▶ [Trecho selecionado]
________________________
Assim que o Águas de Capivari foi instituído, em dezembro do ano passado, a prefeitura deixou de pagar pelo líquido ao Águas de Tubarão. Ação que tentava cobrar a dívida foi extinta esta semana
Assim que o Águas de Capivari foi instituído, em dezembro do ano passado, a prefeitura deixou de pagar pelo líquido ao Águas de Tubarão. Ação que tentava cobrar a dívida foi extinta esta semana

 

Zahyra Mattar
Capivari de Baixo
 
Em julho do ano passado, a prefeitura de Capivari de Baixo fez a primeira tentativa de romper com a Casan, até então concessionária dos sistemas de água e esgoto no município. A resposta só veio após ação judicial, interposta pela administração em dezembro de 2010. Nascia, no dia 13, o Águas de Capivari.
 
Desde esta data, um acordo com o Águas de Tubarão garante o abastecimento do município, que não possui estação de captação e tratamento. Contudo, a prefeitura de Capivari contestava o valor cobrado pelo metro cúbico do líquido: R$ 1,15.
Sem acordo, esta discordância de preço transformou-se em uma ação cautelar, onde a prefeitura de Tubarão pediu o bloqueio judicial do valor devido até o momento. Uma cifra que pode chegar a R$ 2 milhões.
________________________
▶ [Dados em estudo]

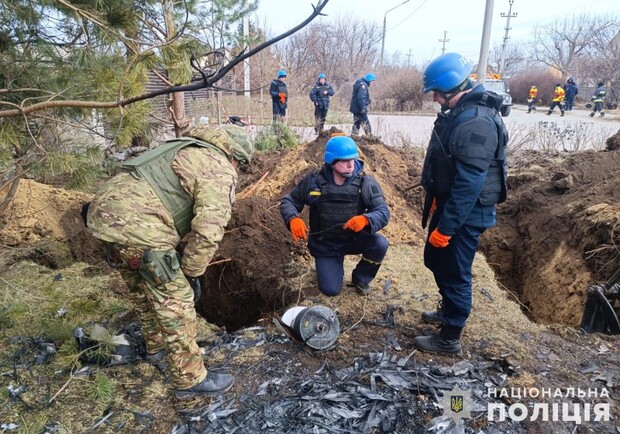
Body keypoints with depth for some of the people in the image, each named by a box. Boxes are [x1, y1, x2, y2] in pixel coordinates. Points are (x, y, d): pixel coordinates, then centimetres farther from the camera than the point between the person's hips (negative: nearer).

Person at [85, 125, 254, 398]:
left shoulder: (189, 151, 25)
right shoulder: (220, 171, -4)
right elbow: (209, 230, -14)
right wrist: (191, 273, 0)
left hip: (106, 210, 10)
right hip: (136, 224, -10)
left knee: (143, 290, 26)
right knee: (175, 299, 1)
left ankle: (156, 347, 46)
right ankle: (191, 379, 14)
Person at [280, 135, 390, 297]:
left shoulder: (366, 183, -15)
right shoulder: (314, 180, -14)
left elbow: (383, 212, -21)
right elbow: (288, 201, -7)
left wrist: (366, 219, -44)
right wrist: (293, 219, -30)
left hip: (354, 239, 1)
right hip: (324, 244, 0)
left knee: (380, 244, -28)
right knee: (331, 290, -5)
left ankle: (360, 278, 3)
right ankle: (332, 264, 31)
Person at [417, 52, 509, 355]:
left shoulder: (476, 123, -25)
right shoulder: (459, 113, 8)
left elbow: (468, 184, -28)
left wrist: (445, 227, -24)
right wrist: (437, 204, 21)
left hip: (465, 214, -10)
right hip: (448, 204, 10)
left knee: (454, 273, 3)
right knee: (435, 260, 23)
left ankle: (450, 338, 22)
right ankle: (448, 310, 44)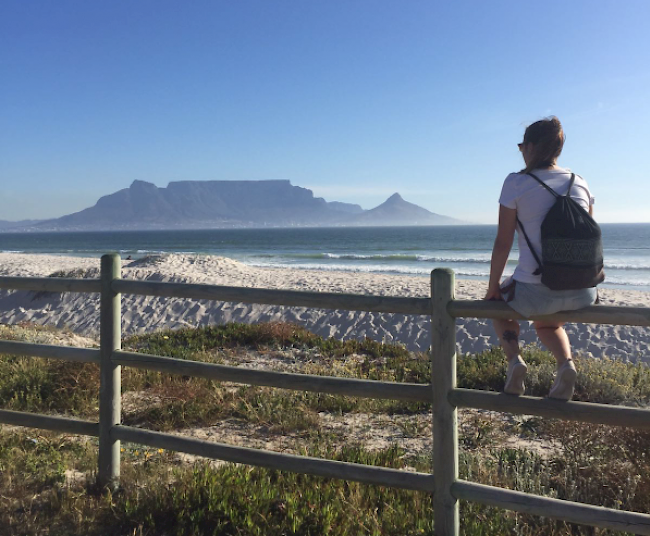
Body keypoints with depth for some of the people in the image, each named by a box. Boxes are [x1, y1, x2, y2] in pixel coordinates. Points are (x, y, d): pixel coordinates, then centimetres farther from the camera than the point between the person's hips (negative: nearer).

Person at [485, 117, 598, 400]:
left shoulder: (516, 183, -6)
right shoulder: (580, 183, 8)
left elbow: (503, 243, -7)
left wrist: (493, 288, 5)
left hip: (535, 292, -4)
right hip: (582, 294, 4)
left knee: (501, 302, 31)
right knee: (546, 323, 37)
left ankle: (514, 358, 7)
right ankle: (566, 362, 6)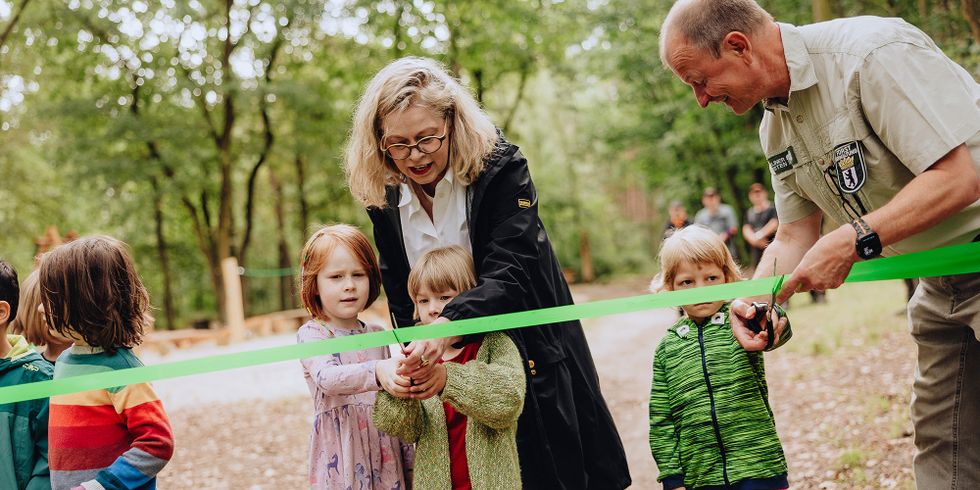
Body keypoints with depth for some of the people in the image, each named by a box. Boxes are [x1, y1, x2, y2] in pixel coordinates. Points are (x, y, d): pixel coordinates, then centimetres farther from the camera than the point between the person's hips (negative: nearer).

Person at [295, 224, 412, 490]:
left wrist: (409, 461, 16)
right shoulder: (311, 334, -6)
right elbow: (327, 378, -27)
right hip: (342, 458, -4)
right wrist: (377, 371, -43)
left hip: (386, 458, 4)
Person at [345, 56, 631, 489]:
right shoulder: (383, 198, -2)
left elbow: (509, 275, -26)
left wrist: (448, 326, -42)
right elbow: (401, 300, 3)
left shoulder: (500, 169, -16)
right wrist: (416, 359, -14)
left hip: (531, 357, -3)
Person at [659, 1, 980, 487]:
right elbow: (795, 234, 12)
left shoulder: (876, 53, -22)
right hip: (940, 283, 8)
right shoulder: (775, 126, 6)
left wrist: (853, 241, -27)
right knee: (940, 446, 8)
________________________
▶ [Conjunto de tarefas]
a: Indique se cada afirmação abaixo está de acordo com a notícia sobre o abastecimento de água em Capivari de Baixo. Responda sim ou não e cite literalmente as palavras do texto que decidem a resposta.
(i) O Águas de Capivari foi instituído em dezembro.
(ii) Capivari de Baixo possui estação própria de captação e tratamento de água.
(iii) A prefeitura de Capivari contestava o preço de R$ 1,15 cobrado pelo metro cúbico.
b: Prossiga com a notícia sobre o abastecimento de água em Capivari de Baixo a partir da última frase apresentada.

▶ [Respostas por tarefa]
a:
(i) Sim: "Assim que o Águas de Capivari foi instituído, em dezembro do ano passado"
(ii) Não: "que não possui estação de captação e tratamento"
(iii) Sim: "a prefeitura de Capivari contestava o valor cobrado pelo metro cúbico do líquido: R$ 1,15"

b:
A prefeitura de Capivari alegou que o custo do fornecimento não deveria ser maior de R$ 0,41 e que, por 25 anos (tempo de concessão da Casan), contribuiu com um percentual de aproximadamente 30% para a construção e manutenção da ETA de Tubarão, além de pagar um valor excessivo para ver mantido o fornecimento de água para sua população.
 
Nesta semana, o juiz da comarca de Capivari, Maurício Mortari, negou o pedido da prefeitura de Tubarão e extinguiu o processo, por considerar o preço do metro cúbico de água abusivo. O juiz ordenou ainda a realização de uma perícia para determinar o custo efetivo pelo fornecimento de água.
 
Ainda conforme a sentença, assim que o novo valor for definido, a prefeitura de Capivari fica obrigada a efetuar o depósito judicial do valor devido desde dezembro 2010.